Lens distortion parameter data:
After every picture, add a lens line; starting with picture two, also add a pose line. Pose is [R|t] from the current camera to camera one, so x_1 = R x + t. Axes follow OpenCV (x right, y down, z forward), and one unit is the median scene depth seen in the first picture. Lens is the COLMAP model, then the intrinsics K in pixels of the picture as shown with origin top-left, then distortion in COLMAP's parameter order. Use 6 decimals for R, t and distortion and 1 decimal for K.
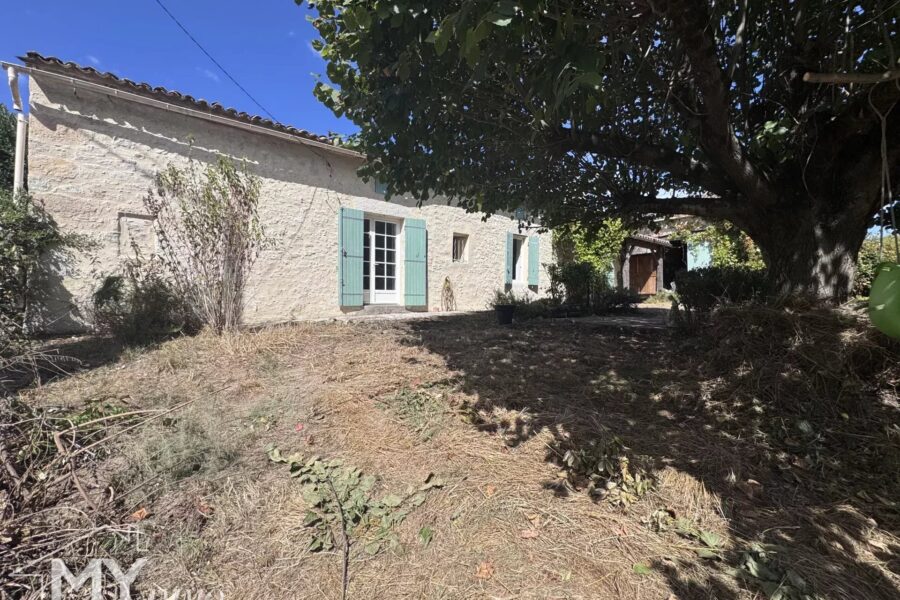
lens RADIAL K [[358.0, 0, 449.3], [0, 358.0, 297.0], [0, 0, 1]] dist [-0.003342, 0.000876]
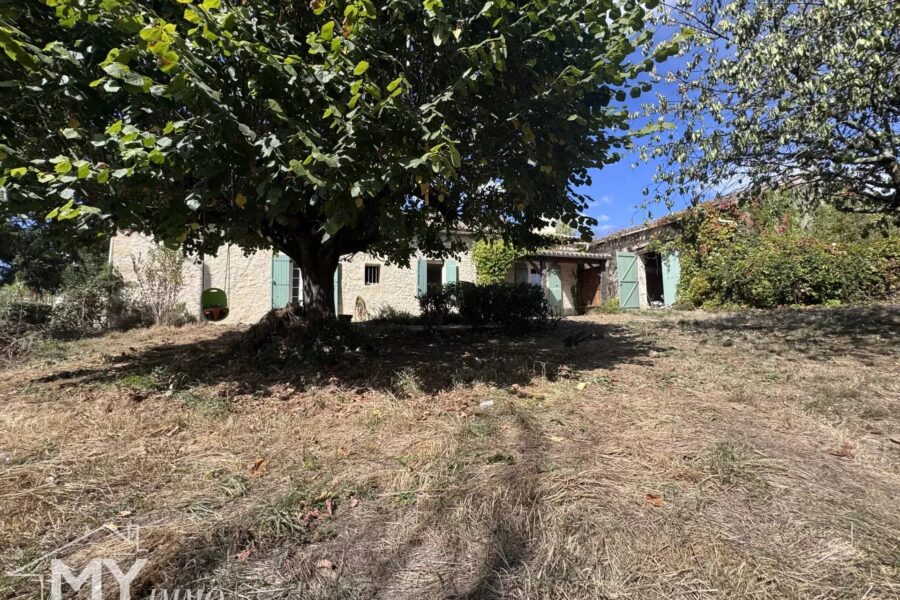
lens RADIAL K [[358.0, 0, 447.6], [0, 358.0, 295.8], [0, 0, 1]] dist [-0.003342, 0.000876]
pose [[0.934477, -0.027276, -0.354976, 3.280754], [0.007063, 0.998285, -0.058115, 0.106557], [0.355952, 0.051800, 0.933067, -0.675086]]
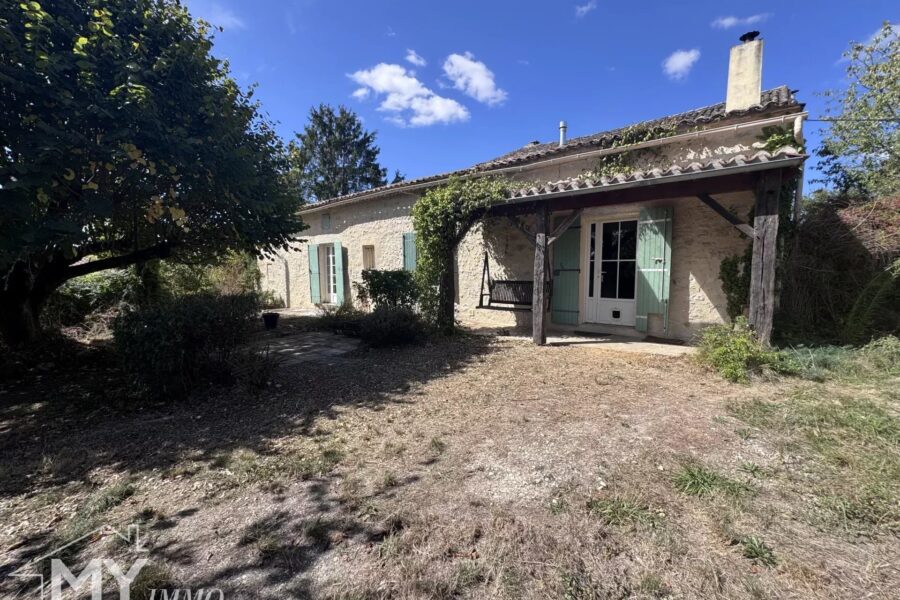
lens RADIAL K [[358.0, 0, 450.4], [0, 358.0, 299.0], [0, 0, 1]] dist [-0.003342, 0.000876]
pose [[0.226698, 0.076976, -0.970919, 4.998912], [0.013348, 0.996533, 0.082123, -0.414592], [0.973874, -0.031577, 0.224884, 4.187736]]
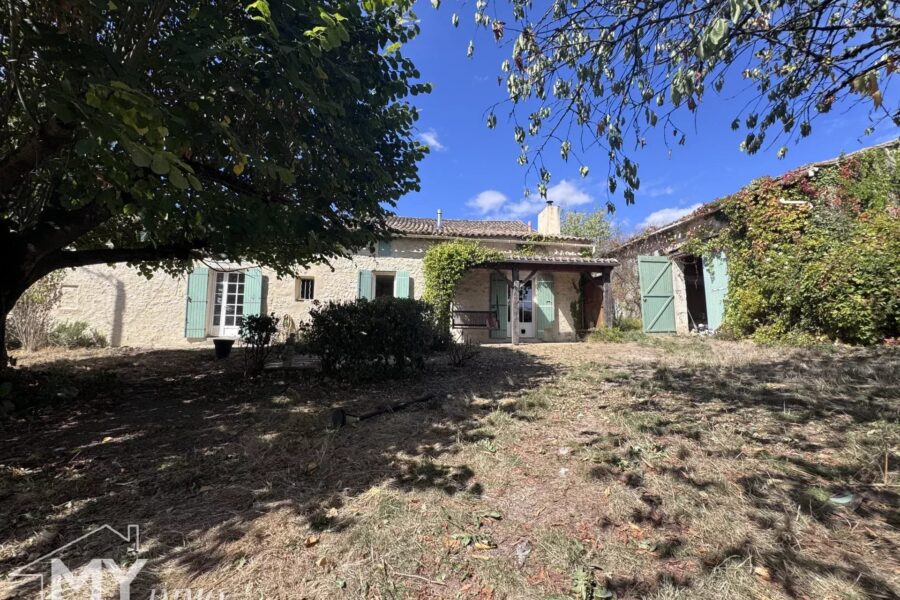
lens RADIAL K [[358.0, 0, 449.2], [0, 358.0, 294.4], [0, 0, 1]] dist [-0.003342, 0.000876]
pose [[0.845115, -0.045363, -0.532657, 4.336418], [-0.008910, 0.995059, -0.098880, -0.044373], [0.534511, 0.088311, 0.840535, 1.226801]]
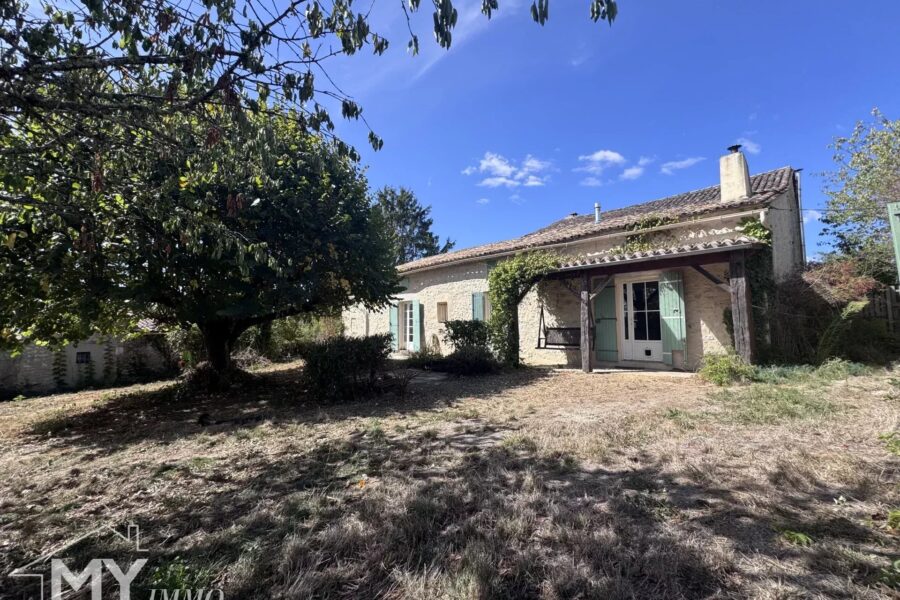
lens RADIAL K [[358.0, 0, 451.6], [0, 358.0, 299.3], [0, 0, 1]] dist [-0.003342, 0.000876]
pose [[0.121167, -0.080940, -0.989327, 5.987691], [0.015140, 0.996705, -0.079689, -0.323615], [0.992517, -0.005323, 0.121993, 3.657437]]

- _TASK TO CARRY OUT_:
Switch "pose line" to "extrinsics line" throughout the listing above and reproduce its lines with nothing else changed, leaving the pictures out of your answer.

- _ANSWER BELOW_:
After every picture, add a lens line; starting with picture two, also add a extrinsics line. Pose is [R|t] from the current camera to camera one, so x_1 = R x + t. Axes follow OpenCV (x right, y down, z forward), and one unit is the median scene depth seen in the first picture. Lens is the COLMAP model, then the intrinsics K in pixels of the picture as shown with origin top-left, then distortion in COLMAP's parameter order. Use 6 decimals for R, t and distortion and 1 decimal for K.
lens RADIAL K [[358.0, 0, 449.3], [0, 358.0, 297.0], [0, 0, 1]] dist [-0.003342, 0.000876]
lens RADIAL K [[358.0, 0, 447.6], [0, 358.0, 295.8], [0, 0, 1]] dist [-0.003342, 0.000876]
pose [[0.934477, -0.027276, -0.354976, 3.280754], [0.007063, 0.998285, -0.058115, 0.106557], [0.355952, 0.051800, 0.933067, -0.675086]]
lens RADIAL K [[358.0, 0, 450.4], [0, 358.0, 299.0], [0, 0, 1]] dist [-0.003342, 0.000876]
pose [[0.226698, 0.076976, -0.970919, 4.998912], [0.013348, 0.996533, 0.082123, -0.414592], [0.973874, -0.031577, 0.224884, 4.187736]]
lens RADIAL K [[358.0, 0, 449.2], [0, 358.0, 294.4], [0, 0, 1]] dist [-0.003342, 0.000876]
pose [[0.845115, -0.045363, -0.532657, 4.336418], [-0.008910, 0.995059, -0.098880, -0.044373], [0.534511, 0.088311, 0.840535, 1.226801]]
lens RADIAL K [[358.0, 0, 451.6], [0, 358.0, 299.3], [0, 0, 1]] dist [-0.003342, 0.000876]
pose [[0.121167, -0.080940, -0.989327, 5.987691], [0.015140, 0.996705, -0.079689, -0.323615], [0.992517, -0.005323, 0.121993, 3.657437]]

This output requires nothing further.